When I find out, I will certain tell everyone.
It's never too late to finally find out what I have always wanted. I hope that it is good.
chicken soup with noodles
Have I ever mentioned that for my last meal,(and may that be a long time away) I want home made chicken soup, fine egg noodles and boiled chicken.That's it. I bring it up today because I am up to my adam's apple in chicken soup. I have to get rid of
this cold and what better and more traditional way, than chicken soup. I tried just the broth and I still had the cold. I added the noodles and I'm waiting for the cure. Maybe it's not the chicken soup, perhaps it is the noodles..Some people want chocolate
or junk foods, but I am addicted to chicken soup, chicken soup and noodles. Did you used to read Maurice Sendek to your kids. Especially the line "going once, going twice, going chicken soup and rice".? For me , it can't be rice, it has to be noodles.
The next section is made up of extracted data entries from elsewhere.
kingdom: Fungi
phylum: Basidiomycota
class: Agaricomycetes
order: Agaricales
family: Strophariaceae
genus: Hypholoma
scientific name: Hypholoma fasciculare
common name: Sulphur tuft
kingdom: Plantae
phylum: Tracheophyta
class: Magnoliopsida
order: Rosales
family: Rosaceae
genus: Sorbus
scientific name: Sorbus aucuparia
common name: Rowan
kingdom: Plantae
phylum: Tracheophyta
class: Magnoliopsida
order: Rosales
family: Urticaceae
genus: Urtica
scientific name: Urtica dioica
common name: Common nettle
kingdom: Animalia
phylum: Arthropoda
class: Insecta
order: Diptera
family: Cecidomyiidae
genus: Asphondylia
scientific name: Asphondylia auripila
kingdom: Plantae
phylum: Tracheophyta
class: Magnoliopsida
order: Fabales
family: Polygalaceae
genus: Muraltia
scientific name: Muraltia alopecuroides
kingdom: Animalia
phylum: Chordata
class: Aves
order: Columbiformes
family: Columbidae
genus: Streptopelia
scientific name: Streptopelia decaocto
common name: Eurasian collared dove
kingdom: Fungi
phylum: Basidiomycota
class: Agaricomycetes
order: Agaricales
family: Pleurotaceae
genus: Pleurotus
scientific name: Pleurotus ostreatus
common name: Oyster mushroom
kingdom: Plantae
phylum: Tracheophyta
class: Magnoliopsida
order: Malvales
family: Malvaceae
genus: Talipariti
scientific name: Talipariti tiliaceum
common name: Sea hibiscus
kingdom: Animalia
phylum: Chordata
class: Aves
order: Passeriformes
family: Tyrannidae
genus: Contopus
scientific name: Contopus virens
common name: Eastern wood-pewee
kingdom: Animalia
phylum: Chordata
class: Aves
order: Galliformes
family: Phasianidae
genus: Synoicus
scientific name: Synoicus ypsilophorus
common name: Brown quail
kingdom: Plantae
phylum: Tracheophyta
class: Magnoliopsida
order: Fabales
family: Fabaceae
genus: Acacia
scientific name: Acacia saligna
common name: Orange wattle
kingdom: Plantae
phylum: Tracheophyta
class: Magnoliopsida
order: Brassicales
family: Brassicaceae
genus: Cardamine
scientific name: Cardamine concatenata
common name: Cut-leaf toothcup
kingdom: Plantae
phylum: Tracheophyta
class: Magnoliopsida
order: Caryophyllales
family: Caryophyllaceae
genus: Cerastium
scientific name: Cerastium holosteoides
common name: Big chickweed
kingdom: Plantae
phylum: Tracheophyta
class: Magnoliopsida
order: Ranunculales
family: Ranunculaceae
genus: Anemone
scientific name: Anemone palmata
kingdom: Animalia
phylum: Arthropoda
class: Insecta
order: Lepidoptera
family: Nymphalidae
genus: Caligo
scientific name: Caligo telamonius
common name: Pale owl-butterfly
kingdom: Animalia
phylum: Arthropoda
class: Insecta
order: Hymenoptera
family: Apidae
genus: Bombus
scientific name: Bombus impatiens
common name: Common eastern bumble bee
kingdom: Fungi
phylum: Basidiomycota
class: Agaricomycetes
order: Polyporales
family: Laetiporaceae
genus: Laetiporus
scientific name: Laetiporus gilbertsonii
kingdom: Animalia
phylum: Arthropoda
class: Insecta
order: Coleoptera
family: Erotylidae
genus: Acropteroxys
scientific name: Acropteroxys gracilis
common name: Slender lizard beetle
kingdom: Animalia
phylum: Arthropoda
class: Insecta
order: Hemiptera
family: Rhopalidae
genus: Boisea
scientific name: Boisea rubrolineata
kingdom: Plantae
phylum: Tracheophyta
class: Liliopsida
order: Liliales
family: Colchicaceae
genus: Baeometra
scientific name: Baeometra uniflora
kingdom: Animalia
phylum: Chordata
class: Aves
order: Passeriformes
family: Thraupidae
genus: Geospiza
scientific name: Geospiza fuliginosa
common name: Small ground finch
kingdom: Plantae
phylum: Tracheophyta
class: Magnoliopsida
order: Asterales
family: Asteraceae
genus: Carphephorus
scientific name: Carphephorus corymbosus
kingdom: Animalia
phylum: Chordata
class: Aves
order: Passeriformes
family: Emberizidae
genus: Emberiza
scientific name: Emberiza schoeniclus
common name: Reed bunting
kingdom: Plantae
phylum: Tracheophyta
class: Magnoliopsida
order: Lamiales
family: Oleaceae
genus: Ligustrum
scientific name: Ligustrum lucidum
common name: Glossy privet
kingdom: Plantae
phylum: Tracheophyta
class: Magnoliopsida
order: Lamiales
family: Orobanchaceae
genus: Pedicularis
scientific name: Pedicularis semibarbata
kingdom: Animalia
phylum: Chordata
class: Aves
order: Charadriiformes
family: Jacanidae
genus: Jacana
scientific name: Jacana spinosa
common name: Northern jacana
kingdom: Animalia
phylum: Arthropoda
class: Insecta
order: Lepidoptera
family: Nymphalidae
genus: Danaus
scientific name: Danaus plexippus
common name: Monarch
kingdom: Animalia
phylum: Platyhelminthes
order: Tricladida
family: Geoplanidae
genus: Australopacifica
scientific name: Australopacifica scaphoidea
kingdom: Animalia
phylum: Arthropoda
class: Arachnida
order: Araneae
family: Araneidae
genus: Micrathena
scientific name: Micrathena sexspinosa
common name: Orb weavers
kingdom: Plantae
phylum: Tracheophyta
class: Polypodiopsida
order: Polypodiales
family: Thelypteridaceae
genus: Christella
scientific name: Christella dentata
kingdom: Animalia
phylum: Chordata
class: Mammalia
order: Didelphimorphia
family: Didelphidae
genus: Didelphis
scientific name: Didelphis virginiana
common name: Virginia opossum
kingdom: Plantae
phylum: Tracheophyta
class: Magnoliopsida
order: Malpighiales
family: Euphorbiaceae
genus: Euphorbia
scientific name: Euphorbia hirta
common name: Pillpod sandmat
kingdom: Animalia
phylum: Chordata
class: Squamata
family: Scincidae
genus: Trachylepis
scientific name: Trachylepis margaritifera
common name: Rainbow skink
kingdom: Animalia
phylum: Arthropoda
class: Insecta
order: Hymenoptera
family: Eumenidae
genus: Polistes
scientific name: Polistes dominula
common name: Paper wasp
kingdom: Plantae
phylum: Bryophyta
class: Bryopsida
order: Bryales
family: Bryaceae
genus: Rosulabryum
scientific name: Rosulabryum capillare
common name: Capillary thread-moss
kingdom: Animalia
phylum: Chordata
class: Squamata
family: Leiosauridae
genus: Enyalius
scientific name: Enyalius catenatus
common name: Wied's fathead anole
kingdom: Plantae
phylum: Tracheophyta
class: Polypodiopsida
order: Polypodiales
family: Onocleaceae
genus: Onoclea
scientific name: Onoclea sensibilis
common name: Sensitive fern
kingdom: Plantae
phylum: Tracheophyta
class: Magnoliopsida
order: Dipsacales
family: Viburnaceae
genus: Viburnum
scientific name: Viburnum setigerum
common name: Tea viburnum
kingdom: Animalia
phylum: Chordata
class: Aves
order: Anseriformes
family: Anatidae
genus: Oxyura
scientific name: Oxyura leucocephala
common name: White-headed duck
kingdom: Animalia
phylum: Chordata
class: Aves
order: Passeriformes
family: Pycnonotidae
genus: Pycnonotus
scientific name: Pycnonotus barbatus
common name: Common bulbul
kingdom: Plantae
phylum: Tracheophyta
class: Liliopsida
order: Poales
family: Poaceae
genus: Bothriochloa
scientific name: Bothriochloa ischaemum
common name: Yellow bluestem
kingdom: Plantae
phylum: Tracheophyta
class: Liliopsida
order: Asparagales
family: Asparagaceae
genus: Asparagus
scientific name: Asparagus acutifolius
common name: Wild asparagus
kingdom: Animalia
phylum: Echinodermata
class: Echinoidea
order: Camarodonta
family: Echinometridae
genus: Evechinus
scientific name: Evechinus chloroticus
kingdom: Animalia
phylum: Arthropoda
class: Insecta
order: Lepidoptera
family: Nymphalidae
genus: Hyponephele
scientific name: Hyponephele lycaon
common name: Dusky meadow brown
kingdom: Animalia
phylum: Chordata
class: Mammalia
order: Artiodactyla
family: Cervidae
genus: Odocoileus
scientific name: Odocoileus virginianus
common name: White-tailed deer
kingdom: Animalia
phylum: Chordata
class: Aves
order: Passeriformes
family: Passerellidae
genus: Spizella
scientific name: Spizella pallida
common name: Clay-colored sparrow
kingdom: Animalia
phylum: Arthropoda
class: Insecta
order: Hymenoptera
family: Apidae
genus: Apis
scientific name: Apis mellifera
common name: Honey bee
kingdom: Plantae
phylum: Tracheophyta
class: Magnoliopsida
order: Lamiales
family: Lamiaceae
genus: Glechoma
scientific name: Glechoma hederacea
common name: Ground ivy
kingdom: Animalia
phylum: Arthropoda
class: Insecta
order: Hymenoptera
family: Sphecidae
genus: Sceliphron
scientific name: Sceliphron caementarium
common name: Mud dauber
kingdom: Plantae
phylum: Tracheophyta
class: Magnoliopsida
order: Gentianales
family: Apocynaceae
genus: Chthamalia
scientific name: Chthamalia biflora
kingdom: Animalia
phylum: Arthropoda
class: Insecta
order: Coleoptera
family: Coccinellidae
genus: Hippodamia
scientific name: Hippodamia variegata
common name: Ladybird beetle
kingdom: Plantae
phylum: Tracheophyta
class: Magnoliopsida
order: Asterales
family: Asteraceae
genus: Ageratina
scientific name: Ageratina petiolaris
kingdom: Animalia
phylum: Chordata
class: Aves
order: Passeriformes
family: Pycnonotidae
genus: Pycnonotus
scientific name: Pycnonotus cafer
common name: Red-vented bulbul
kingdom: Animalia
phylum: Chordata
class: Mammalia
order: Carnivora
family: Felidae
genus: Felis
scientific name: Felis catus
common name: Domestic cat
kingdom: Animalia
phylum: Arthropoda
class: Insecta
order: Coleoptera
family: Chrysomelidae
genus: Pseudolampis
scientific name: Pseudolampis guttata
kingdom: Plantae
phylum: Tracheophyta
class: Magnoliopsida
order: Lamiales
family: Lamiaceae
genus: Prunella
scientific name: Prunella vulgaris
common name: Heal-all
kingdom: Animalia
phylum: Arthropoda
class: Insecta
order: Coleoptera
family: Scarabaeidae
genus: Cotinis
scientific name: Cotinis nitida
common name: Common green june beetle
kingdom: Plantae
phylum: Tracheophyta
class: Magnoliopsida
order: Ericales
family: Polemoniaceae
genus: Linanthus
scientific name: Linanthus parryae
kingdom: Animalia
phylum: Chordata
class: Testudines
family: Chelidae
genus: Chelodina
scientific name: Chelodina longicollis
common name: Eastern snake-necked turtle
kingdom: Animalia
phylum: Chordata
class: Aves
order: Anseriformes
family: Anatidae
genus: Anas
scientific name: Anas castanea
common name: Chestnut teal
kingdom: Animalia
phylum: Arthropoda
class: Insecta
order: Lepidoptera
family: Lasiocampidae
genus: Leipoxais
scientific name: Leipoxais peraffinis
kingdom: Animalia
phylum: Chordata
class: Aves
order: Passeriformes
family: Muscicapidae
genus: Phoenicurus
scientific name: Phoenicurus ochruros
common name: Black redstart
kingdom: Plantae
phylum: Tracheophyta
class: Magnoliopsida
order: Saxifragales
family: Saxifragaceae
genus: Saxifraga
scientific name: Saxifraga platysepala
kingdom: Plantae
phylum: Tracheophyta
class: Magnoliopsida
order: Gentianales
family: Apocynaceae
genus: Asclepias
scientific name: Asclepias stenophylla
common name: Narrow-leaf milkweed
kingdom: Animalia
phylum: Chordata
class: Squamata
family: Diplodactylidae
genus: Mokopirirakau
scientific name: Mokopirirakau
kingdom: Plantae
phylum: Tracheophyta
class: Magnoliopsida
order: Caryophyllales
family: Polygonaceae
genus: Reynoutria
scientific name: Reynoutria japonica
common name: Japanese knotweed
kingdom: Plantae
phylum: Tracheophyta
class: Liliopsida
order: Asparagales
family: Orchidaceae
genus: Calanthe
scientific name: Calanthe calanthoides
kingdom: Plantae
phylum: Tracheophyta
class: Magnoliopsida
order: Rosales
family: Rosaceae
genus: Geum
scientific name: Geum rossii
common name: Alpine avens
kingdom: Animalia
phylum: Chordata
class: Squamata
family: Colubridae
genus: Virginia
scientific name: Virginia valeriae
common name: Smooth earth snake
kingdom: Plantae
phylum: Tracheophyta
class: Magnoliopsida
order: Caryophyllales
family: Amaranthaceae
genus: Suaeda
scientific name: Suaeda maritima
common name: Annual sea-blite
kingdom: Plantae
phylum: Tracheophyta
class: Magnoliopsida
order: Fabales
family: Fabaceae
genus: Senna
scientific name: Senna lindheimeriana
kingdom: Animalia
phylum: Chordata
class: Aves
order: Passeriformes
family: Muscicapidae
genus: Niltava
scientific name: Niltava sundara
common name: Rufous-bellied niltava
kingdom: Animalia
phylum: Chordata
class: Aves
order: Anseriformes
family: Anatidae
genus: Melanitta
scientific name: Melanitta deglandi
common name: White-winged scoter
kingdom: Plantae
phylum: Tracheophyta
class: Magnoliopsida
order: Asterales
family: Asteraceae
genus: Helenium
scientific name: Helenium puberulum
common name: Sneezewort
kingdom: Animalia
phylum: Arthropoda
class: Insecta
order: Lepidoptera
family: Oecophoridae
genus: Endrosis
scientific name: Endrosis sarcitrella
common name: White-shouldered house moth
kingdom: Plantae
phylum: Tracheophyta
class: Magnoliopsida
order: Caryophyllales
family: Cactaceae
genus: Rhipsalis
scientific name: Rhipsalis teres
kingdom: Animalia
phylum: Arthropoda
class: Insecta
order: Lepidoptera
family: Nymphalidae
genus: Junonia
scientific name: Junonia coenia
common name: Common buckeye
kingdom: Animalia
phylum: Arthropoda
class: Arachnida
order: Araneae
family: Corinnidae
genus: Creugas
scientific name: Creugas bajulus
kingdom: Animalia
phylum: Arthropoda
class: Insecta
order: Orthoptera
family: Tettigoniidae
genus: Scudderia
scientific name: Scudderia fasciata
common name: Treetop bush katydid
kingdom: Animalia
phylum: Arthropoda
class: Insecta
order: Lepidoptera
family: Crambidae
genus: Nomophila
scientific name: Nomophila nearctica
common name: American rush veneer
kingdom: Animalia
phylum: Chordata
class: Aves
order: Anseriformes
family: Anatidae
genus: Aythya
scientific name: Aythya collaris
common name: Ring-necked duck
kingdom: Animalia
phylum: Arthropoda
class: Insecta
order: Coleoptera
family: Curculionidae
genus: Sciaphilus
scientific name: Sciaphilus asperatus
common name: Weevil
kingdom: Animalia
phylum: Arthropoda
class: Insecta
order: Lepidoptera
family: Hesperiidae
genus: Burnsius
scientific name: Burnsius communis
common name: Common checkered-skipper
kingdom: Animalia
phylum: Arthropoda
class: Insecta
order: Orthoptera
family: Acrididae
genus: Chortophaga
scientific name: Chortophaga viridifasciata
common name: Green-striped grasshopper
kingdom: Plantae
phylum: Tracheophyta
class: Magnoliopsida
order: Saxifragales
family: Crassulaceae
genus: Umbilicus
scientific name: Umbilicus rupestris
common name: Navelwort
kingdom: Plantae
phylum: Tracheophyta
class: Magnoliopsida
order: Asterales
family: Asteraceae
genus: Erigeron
When I was under 10 years old, I would visit my Grandmother every Sunday, after Sunday school at Beth Israel in New Orleans . I always had her chicken soup mit luchen. What I didn't know was that it always tasted sour. I thought that was what chicken soup
tasted like. I liked it that way. Grandma had an ice box , it had a certain smell, probably sour. I don't think it had a lot of ice in it by Sunday lunch time. I survived. That's probably what gave me my iron gut.
It's never too late for a memory of
my Grandmother and her sour chicken soup.